Exercise brief: Rewrite the entries below, changing every "legend" to "key" and keeping all other wording the same. Leave out the pictures.
(Beginning of Task input)
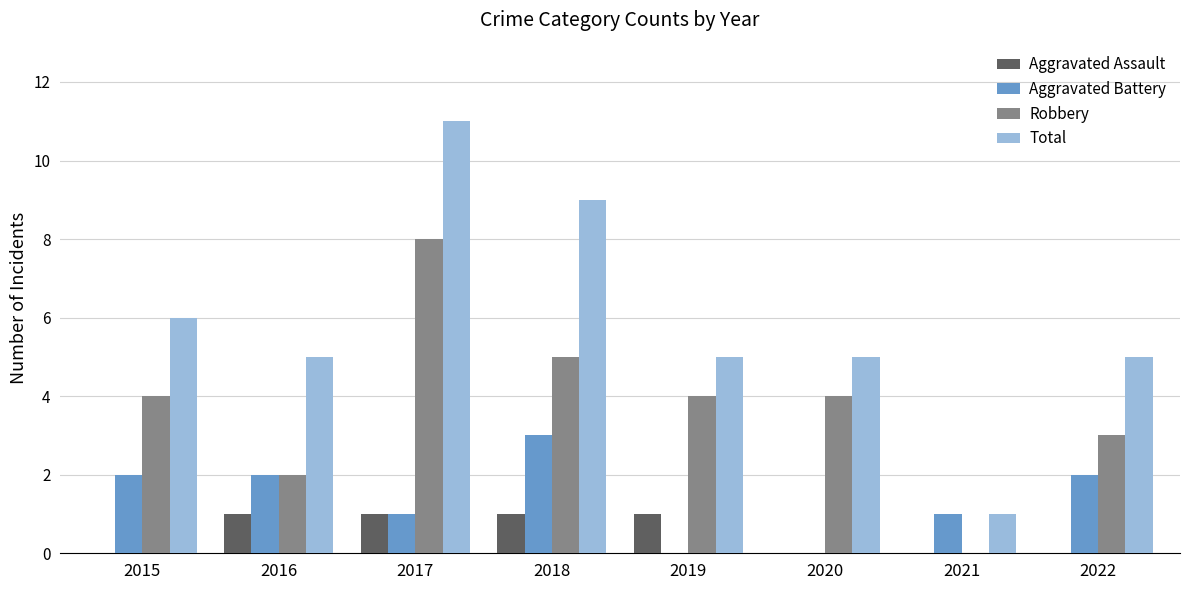

What are all the series names shown in the legend?

Aggravated Assault, Aggravated Battery, Robbery, Total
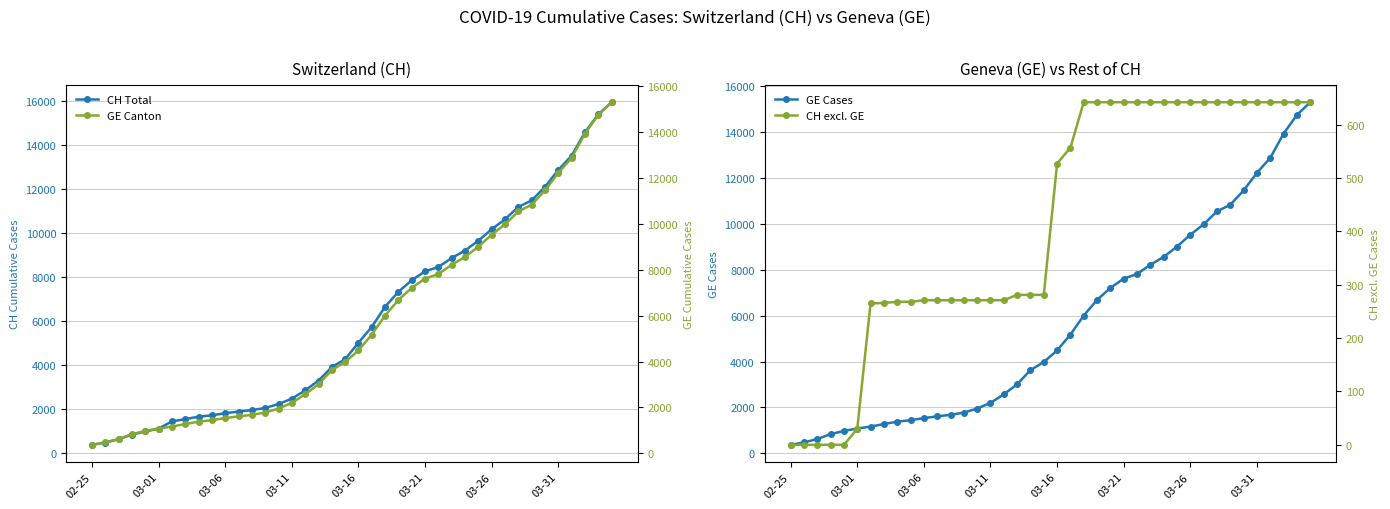

Reading right to left, list all the values displayed in this chart.

CH Total: 15926	15375	14561	13505	12852	12086	11467	11175	10613	10162	9642	9196	8855	8449	8249	7847	7323	6644	5731	5012	4259	3908	3291	2845	2472	2226	2051	1952	1885	1809	1715	1652	1544	1436	1113	981	840	630	479	375
GE Cases: 15284	14733	13919	12863	12210	11444	10825	10533	9971	9520	9000	8554	8213	7807	7607	7205	6681	6002	5174	4485	3978	3627	3010	2574	2201	1955	1780	1681	1614	1538	1447	1384	1278	1171	1083	981	840	630	479	375
GE Canton: 15284	14733	13919	12863	12210	11444	10825	10533	9971	9520	9000	8554	8213	7807	7607	7205	6681	6002	5174	4485	3978	3627	3010	2574	2201	1955	1780	1681	1614	1538	1447	1384	1278	1171	1083	981	840	630	479	375
CH excl. GE: 642	642	642	642	642	642	642	642	642	642	642	642	642	642	642	642	642	642	557	527	281	281	281	271	271	271	271	271	271	271	268	268	266	265	30	0	0	0	0	0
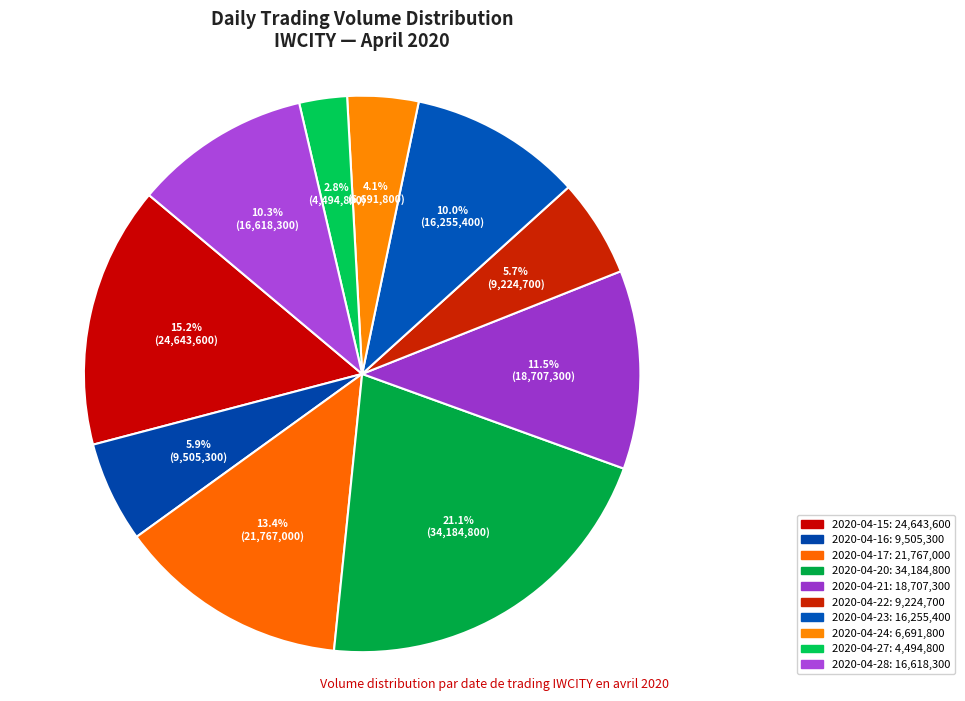

What percentage is NOT represented by 2020-04-21?

88.5%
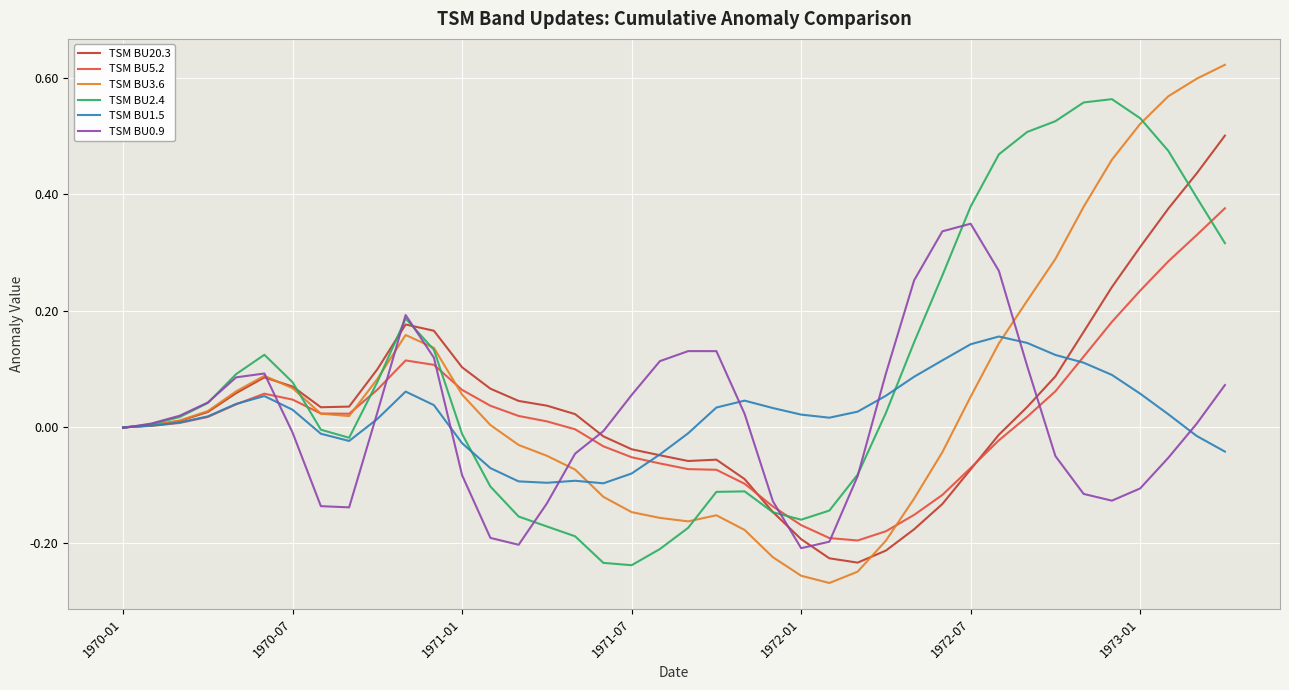

Which series has the widest spread of values?

TSM BU3.6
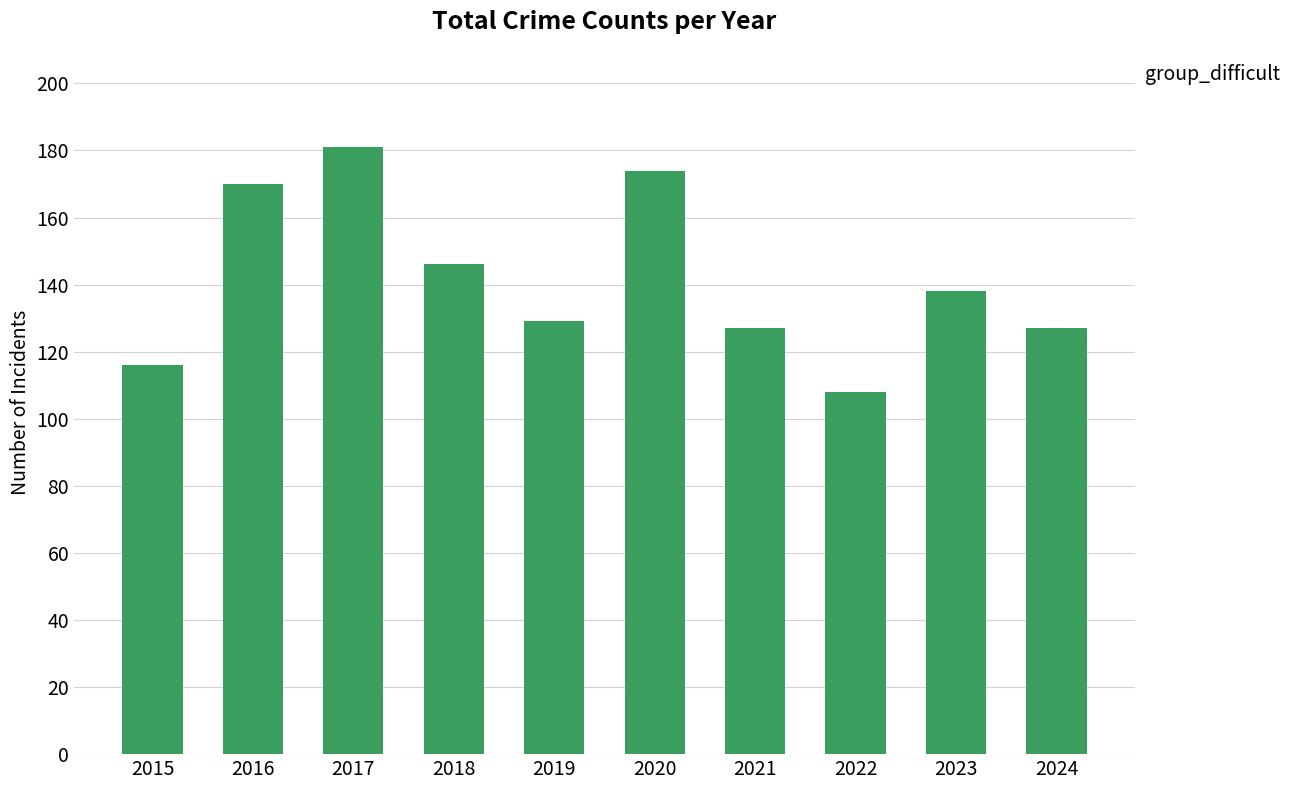

The chart shows a value of 146 at 2018. True or false?

True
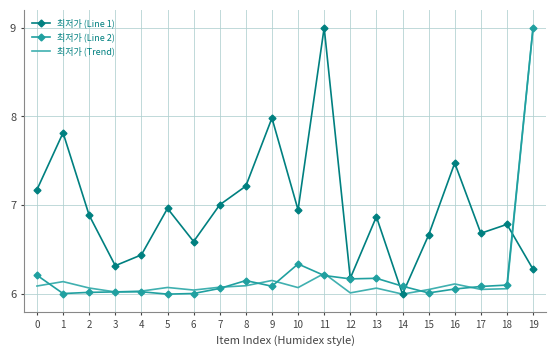

What are all the series names shown in the legend?

최저가 (Line 1), 최저가 (Line 2), 최저가 (Trend)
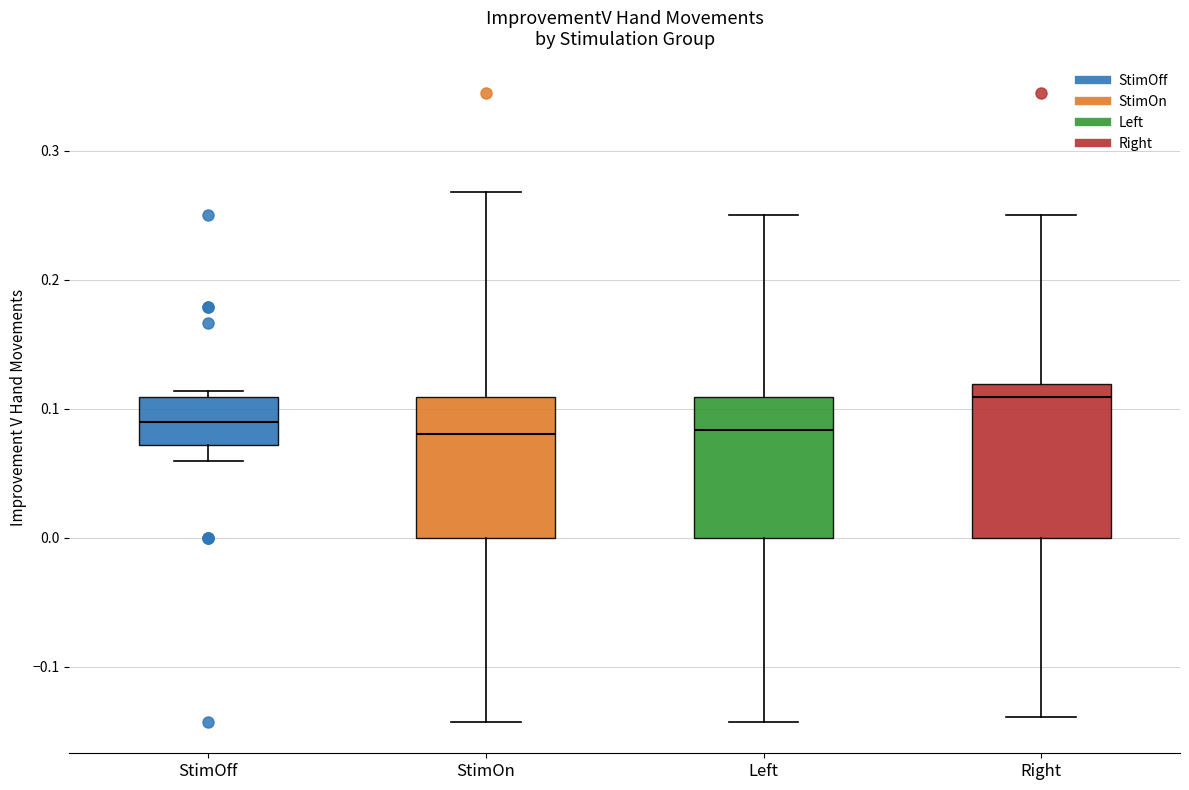

Which box is the tallest, from its lower edge to its upper edge?

Right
(End of Task input)
Exercise response:
What are all the series names shown in the key?

Aggravated Assault, Aggravated Battery, Robbery, Total

Reading right to left, list all the values displayed in this chart.

CH Total: 15926	15375	14561	13505	12852	12086	11467	11175	10613	10162	9642	9196	8855	8449	8249	7847	7323	6644	5731	5012	4259	3908	3291	2845	2472	2226	2051	1952	1885	1809	1715	1652	1544	1436	1113	981	840	630	479	375
GE Cases: 15284	14733	13919	12863	12210	11444	10825	10533	9971	9520	9000	8554	8213	7807	7607	7205	6681	6002	5174	4485	3978	3627	3010	2574	2201	1955	1780	1681	1614	1538	1447	1384	1278	1171	1083	981	840	630	479	375
GE Canton: 15284	14733	13919	12863	12210	11444	10825	10533	9971	9520	9000	8554	8213	7807	7607	7205	6681	6002	5174	4485	3978	3627	3010	2574	2201	1955	1780	1681	1614	1538	1447	1384	1278	1171	1083	981	840	630	479	375
CH excl. GE: 642	642	642	642	642	642	642	642	642	642	642	642	642	642	642	642	642	642	557	527	281	281	281	271	271	271	271	271	271	271	268	268	266	265	30	0	0	0	0	0

What percentage is NOT represented by 2020-04-21?

88.5%

Which series has the widest spread of values?

TSM BU3.6

The chart shows a value of 146 at 2018. True or false?

True

What are all the series names shown in the key?

최저가 (Line 1), 최저가 (Line 2), 최저가 (Trend)

Which box is the tallest, from its lower edge to its upper edge?

Right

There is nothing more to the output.